Rare Earth Minerals: China’s Got ‘em, We Want More

Rare Earth Minerals: China’s Got ‘em, We Want More

President Obama’s move last week to pursue a WTO case against China, whatever the merits of the U.S. argument, is at the least badly timed and is possibly a mistake altogether.

We are all for an amicable, equitable relationship with China. But as the Chinese reduce their production and exports of rare earth metals, which America depends upon—wham! We head for the World Trade Organization as quickly as we can get there and with as many allies as we can gather.  It is a misguided move.

RELATED: Commodity Crunch: The Race for Rare Earth

For one thing, it is going to take several years for this case to make its way through the WTO’s councils and procedures, and by then the supply-and-demand picture is likely to have changed to the West’s advantage. For another, while Obama is following a long tradition of China-bashing when elections are near, this time the moment coincides with a delicate shift in power China’s top ranks. Suing China for relief on a trade matter this year risks a very undesirable impact on the overall relationship with a new generation of Chinese leaders.

“It’s all politics,” says Marshall Auerback, a global strategist at Madison Street Partners, an investment management firm in Denver. “Obama wants to show he’s being tough on trade when the real problem is he lacks a fiscal policy right at home that is directed toward employment growth.”

True enough, China has long served as an effective distraction from a politician’s shortcomings. But it is not quite all politics: We have to leave a little room for hypocrisy. Mining for rare earth materials is a gritty affair, and if you have seen the huge scars the industry leaves behind you will know what I mean.

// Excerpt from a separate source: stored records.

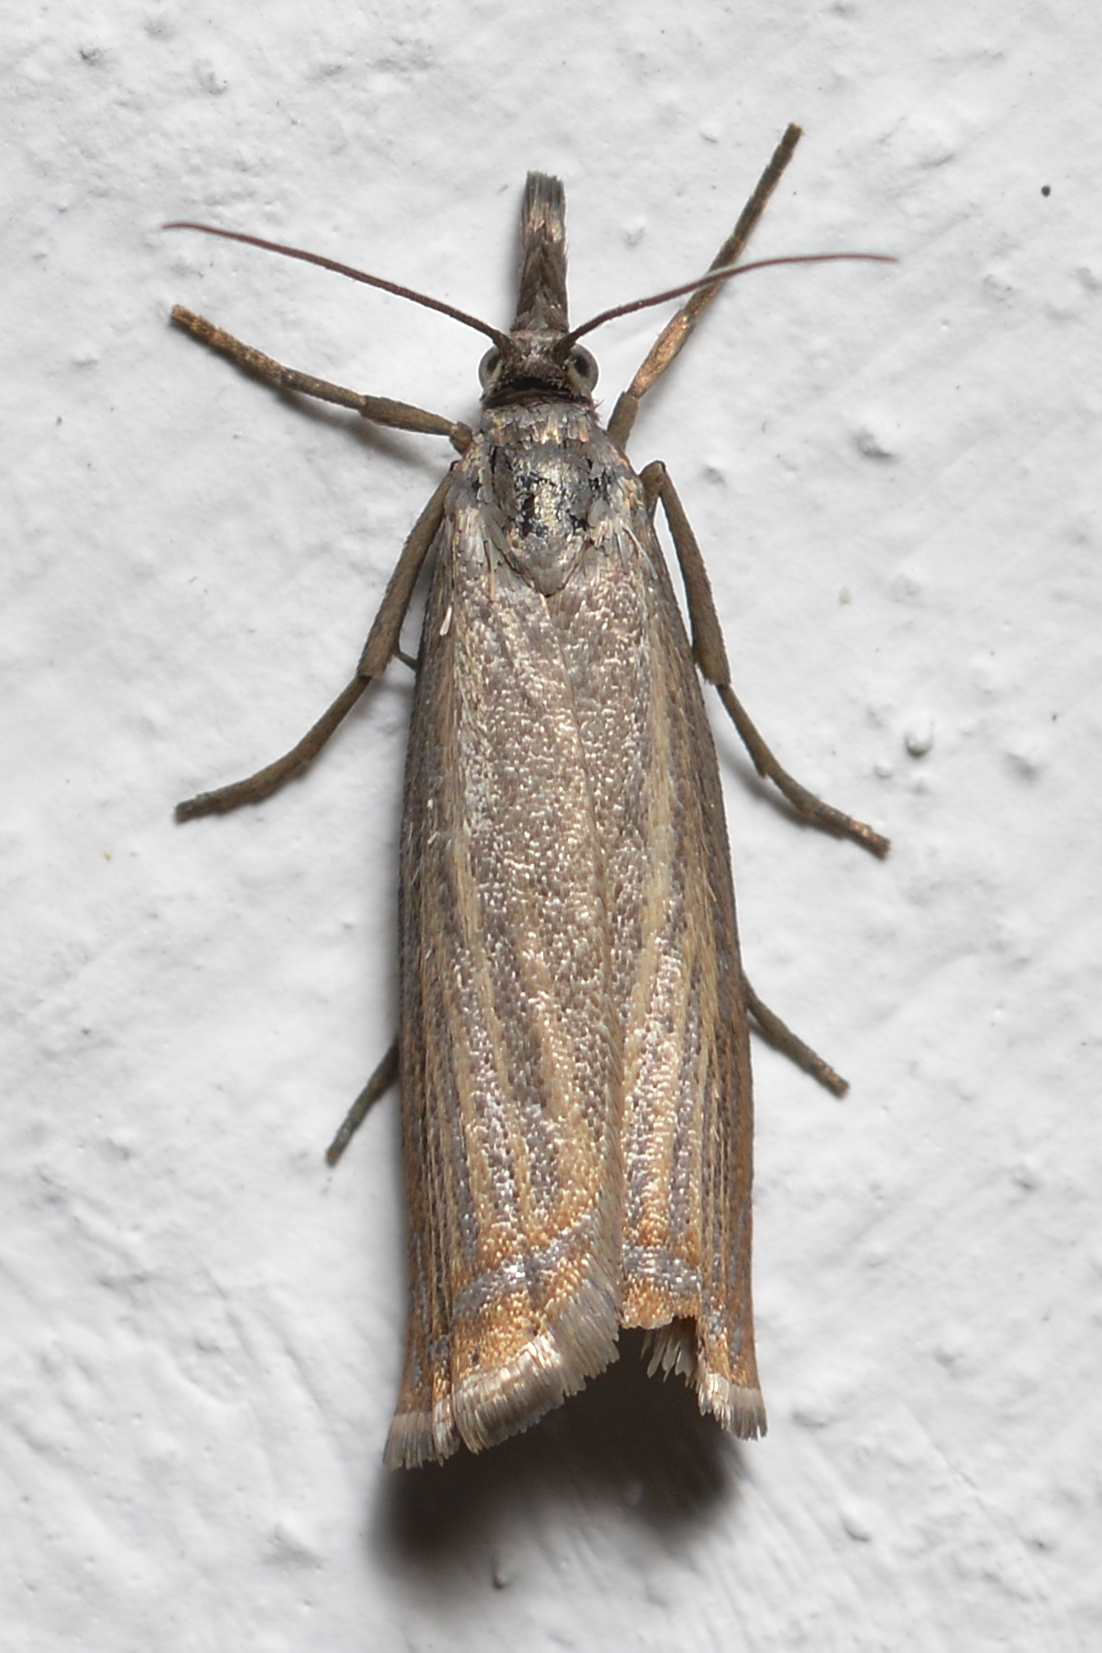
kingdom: Animalia
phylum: Arthropoda
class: Insecta
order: Lepidoptera
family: Crambidae
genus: Chrysoteuchia
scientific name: Chrysoteuchia culmella
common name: Garden grass-veneer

One of the reasons China has given for restraining both production and exports is to improve its environmental record badly needs improving. The other reason is to keep the industry sustainable, which is sensible enough.

“China can’t win with the Americans,” Auerback adds. “We accuse them of polluting their way to prosperity, but then we say, ‘No, you can’t control a very dirty business.’”

The rare earths case has been simmering for some time. It involves minerals that are essential in producing high-technology products as cellular telephones, electric cars, and wind turbines. There are 17 of them, they have names such as cerium, europium, and dysprosium, and they are, as advertised, hard to find. At the moment, China provides about 90 percent of the world’s supply.

China has been doing the West’s dirty work. …China now wants “to join the buy side.”

China began limiting exports of rare earth minerals in 2006, primarily by capping production and imposing export quotas on domestic companies mining them. The U.S. alleges that Beijing is also systematically requiring foreign companies that use rare earth substances in their products to relocate factories to the mainland—an allegation it has yet to prove.

The first thing wrong with this picture is the fallacy that China enjoys a “near monopoly”—the favored phrase in the news accounts—on rare earth production. It enjoys nothing of the kind. China accounts for less than half of the world’s proven reserves. Production elsewhere has fallen off partly because prices did, too, and partly because it is among the less welcome enterprises in advanced countries.

In effect, China has been doing the West’s dirty work. Two months ago, two Chinese rare earth specialists told a conference in Vancouver that China now wants “to join the buy side.”

This is plausible—and, of course, it is just what the U.S. nags China to do more or less daily. Molycorp, a mining firm based just outside of Denver, has just reopened a rare earths mine in California that formerly met most of the world’s demand. (One can hardly imagine what it looks like.) Other companies are opening mines in Australia, South Africa, Canada, and Wyoming.

Why? Because prices for rare earth elements spiked by as much as 50 percent in the last decade, according to the Defense Department, and that reflects China’s policy to limit production and sales. By the end of this decade, production outside China is expected tomatch China’s output, which was about 130,000 metric tonnes last year.

“It’s all a function of price,” says a Washington official who cannot be named because he is unauthorized to discuss the topic. “If the Chinese made a mistake, it was in letting the price get high enough that others will start investing elsewhere.”

There are a couple of “take homes” in this affair. The rare earths case demonstrates clearly enough that China remains highly mercantile in its economic outlook and policies. “If China would simply let the market work on its own,” a frustrated Obama said last week. But let the innocent cast the first stone. Japan was highly mercantilist for most of the postwar period; the U.S. was until well into the 20th century. What China is doing is the tried and true path to development—tried by nearly every modern nation.

In addition, we should watch just what is happening in China’s rare earths mining industry. Beijing is now lending four state-owned mining companies funds to buy up all the smaller players. This tells us that another state-controlled industry is on the way.

China’s current five-year plan calls for a shift to consumption-led growth and away from state-led capitalism. If employment goes even slightly soft, that may not happen as swiftly as China intended when it announced the plan a year ago. “There’s nothing like a state-owned enterprise to get the jobs going,” the Washington official said.